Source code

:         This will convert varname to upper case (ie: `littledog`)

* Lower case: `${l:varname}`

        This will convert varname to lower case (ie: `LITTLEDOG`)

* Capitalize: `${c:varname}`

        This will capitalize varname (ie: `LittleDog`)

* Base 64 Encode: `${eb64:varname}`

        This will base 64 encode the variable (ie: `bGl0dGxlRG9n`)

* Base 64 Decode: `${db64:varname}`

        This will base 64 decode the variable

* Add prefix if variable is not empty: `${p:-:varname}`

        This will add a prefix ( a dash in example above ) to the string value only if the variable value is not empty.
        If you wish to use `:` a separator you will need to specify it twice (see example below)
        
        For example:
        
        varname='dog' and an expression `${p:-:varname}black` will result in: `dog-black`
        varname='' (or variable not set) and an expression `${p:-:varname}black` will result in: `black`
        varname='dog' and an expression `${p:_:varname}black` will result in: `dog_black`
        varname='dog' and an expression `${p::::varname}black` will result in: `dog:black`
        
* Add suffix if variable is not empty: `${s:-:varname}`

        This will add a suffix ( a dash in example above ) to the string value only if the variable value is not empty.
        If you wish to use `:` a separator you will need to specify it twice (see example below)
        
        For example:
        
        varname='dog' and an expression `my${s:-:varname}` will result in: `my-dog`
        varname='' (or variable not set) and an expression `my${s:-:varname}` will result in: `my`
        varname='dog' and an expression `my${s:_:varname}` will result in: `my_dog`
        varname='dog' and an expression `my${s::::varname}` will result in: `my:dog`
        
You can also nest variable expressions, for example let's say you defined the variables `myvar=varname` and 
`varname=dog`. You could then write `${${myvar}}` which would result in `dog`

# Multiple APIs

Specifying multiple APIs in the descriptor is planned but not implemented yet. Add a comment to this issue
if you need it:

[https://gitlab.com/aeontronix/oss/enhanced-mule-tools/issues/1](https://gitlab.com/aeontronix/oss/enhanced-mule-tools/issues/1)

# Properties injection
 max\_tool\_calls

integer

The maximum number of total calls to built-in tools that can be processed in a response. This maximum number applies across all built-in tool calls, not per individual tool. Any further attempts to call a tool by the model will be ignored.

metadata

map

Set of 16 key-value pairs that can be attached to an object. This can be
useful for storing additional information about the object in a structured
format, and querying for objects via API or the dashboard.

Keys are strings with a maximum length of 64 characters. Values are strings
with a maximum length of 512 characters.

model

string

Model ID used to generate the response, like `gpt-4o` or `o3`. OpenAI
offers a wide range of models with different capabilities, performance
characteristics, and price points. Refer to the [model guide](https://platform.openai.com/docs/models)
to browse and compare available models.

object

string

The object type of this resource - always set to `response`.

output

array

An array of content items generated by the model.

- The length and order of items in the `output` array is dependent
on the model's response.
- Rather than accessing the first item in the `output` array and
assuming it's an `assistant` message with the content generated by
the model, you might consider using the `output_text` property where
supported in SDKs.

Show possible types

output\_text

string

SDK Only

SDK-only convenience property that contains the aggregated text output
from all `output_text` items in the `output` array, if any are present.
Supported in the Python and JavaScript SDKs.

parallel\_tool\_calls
^^^^
JOB ITEM
Everything above from the line containing "characteristics, and price" through the line containing "- Rather than" must be copied exactly. Nothing outside that range belongs in the answer.

SOLUTION
characteristics, and price points. Refer to the [model guide](https://platform.openai.com/docs/models)
to browse and compare available models.

object

string

The object type of this resource - always set to `response`.

output

array

An array of content items generated by the model.

- The length and order of items in the `output` array is dependent
on the model's response.
- Rather than accessing the first item in the `output` array and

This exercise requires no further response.